Stable Diffusion is awesome, and it’s even more awesome when you take time to customize it.

Awesome GIF

If you’re a creator using it to make cool stuff, you’ve likely seen others adding themselves into custom models, and customizing models to do other really cool stuff. Like adding custom objects or characters. But how does that work?

There are a few different methods for customizing stable diffusion that are available to us. Dreambooth, Textual Inversion, LoRA, and Hypernetworks. Each method has its advantages and disadvantages, and they each function a bit differently. In addition to working differently to create models, you’ll also need to install an environment in which to use them. For my own customizations I’ve been primarily using Textual Inversion through InvokeAI. Read more about how to install InvokeAI here.

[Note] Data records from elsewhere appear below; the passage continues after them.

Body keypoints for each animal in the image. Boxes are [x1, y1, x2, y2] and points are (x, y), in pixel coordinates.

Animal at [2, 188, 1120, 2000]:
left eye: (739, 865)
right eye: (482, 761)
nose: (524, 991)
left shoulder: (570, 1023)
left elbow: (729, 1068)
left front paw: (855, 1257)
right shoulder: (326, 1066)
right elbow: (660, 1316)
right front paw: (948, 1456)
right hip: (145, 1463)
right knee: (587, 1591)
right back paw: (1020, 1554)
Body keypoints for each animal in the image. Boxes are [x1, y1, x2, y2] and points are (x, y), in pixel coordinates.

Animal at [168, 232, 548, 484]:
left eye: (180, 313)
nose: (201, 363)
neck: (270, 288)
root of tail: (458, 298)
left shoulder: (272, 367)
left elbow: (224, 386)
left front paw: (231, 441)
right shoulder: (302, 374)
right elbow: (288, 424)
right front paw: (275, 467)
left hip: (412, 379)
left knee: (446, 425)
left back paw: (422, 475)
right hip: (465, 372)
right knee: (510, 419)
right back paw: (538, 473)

Stable Diffusion Training Techniques:

Comparison of Stable Diffusion Training Techniques Detailed explanation of the four training techniques for Stable Diffusion models

Dreambooth

Dreambooth is by far the most popular method of customizing Stable Diffusion. And, if you’re interested in preserving details of your subject, it’s likely the best option available to get the job done. Note: There is currently no support for Dreambooth in InvokeAI.

The Dreambooth method fine-tunes the diffusion model itself, until it understands the new concept you are trying to teach it.

✅ Pros:

Highly effective at preserving concepts (probably the best of the 4 methods we’re discussing)

🔻 Cons:

Requires a lot of storage because the output is an entirely new model (average model is around 2-5 GB)
Cannot run simultaneously with other models/concepts (requires a merge of the models)
Model merges can be lossy

Resources:

Detailed Explanation: https://dreambooth.github.io/
White Paper: https://arxiv.org/abs/2208.12242
Code: https://github.com/XavierXiao/Dreambooth-Stable-Diffusion

Examples:

Models

Analog Diffusion

Dreamlike Photoreal

Some Example Image Outputs

“AI Tinder Photos w/ Analog Diffusion + Dreambooth”

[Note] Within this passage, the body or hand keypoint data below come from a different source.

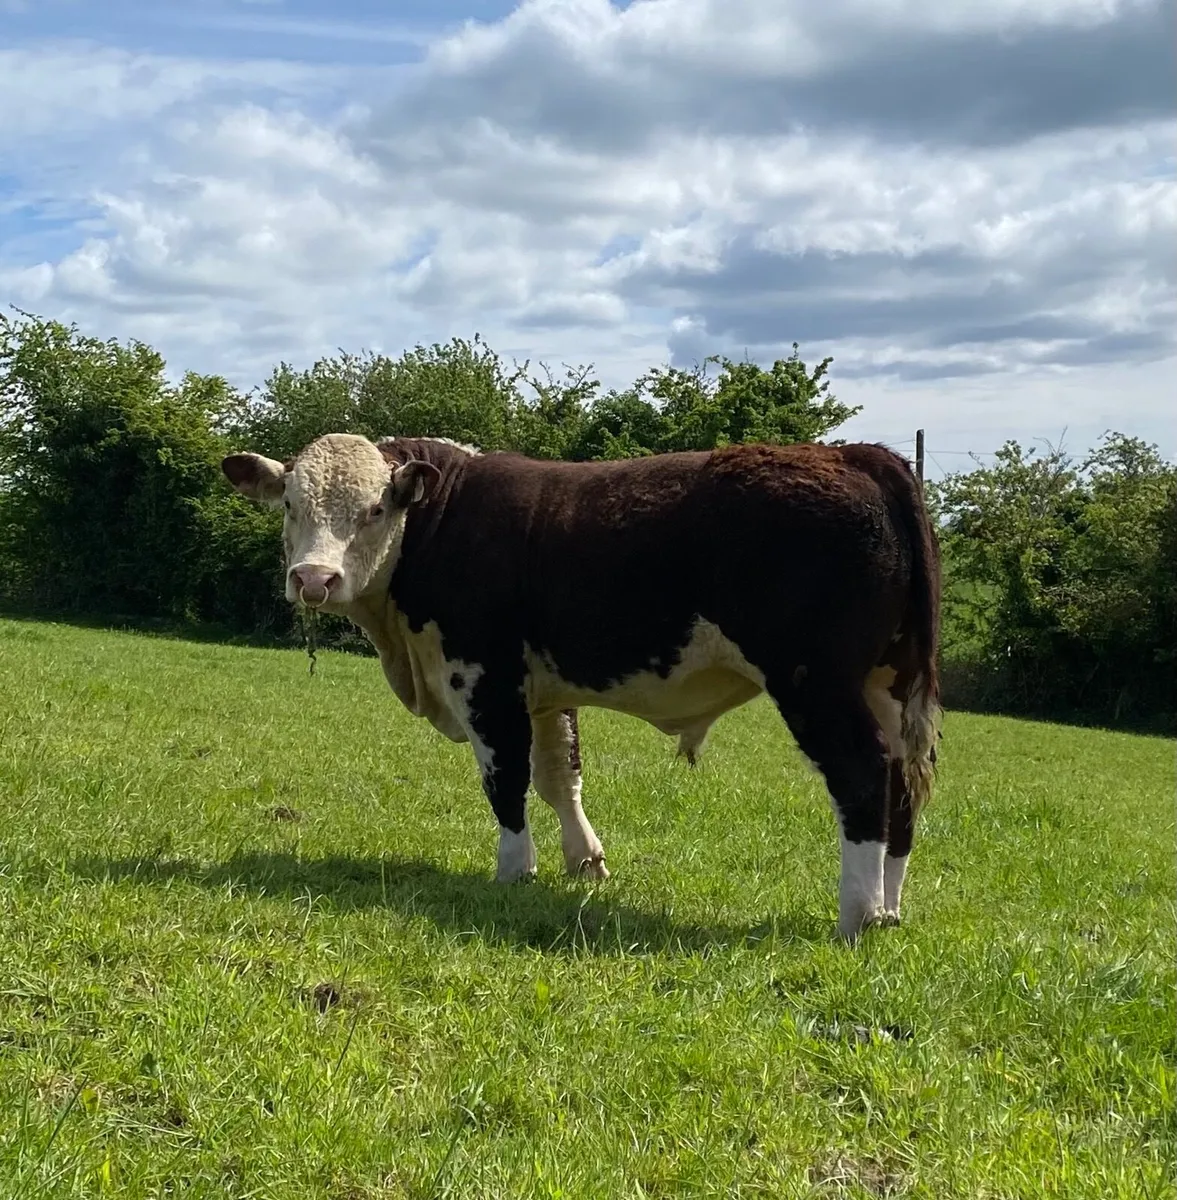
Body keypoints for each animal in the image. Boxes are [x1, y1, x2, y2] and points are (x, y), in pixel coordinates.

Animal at [222, 433, 941, 940]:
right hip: (887, 682)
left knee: (862, 775)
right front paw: (583, 861)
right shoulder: (544, 689)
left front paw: (515, 868)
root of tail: (855, 454)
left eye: (374, 509)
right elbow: (558, 774)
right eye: (291, 505)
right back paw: (890, 909)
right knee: (902, 784)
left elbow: (506, 779)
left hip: (815, 683)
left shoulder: (484, 677)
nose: (314, 579)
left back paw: (856, 913)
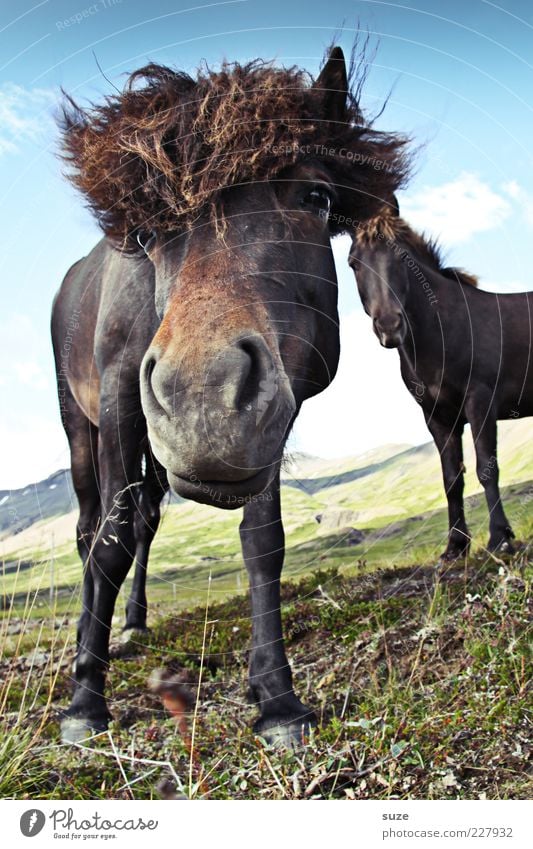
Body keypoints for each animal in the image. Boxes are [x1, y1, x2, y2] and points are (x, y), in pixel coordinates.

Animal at [52, 46, 408, 744]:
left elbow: (262, 540)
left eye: (317, 197)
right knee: (90, 530)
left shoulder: (275, 413)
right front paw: (84, 703)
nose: (203, 403)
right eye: (146, 235)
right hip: (81, 428)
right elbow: (107, 542)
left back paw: (134, 624)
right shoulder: (119, 401)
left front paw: (275, 699)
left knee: (145, 520)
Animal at [350, 198, 532, 556]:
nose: (390, 326)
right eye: (353, 263)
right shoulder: (437, 417)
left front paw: (500, 537)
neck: (446, 329)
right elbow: (452, 479)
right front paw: (456, 545)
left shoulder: (480, 402)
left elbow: (486, 468)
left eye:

"I faked myself with merged dreambooth and analog diffusion and people on IG totally bought it. 😪" “I faked myself with merged dreambooth and analog diffusion and people on IG totally bought it. 😪”

Textual Inversion

Textual inversion is, in my opinion, the most dynamic and useful method for training stable diffusion concepts. With the right settings you can train concepts very well, although not quite as good as Dreambooth.

Textual inversion creates a special word embedding that captures new concepts.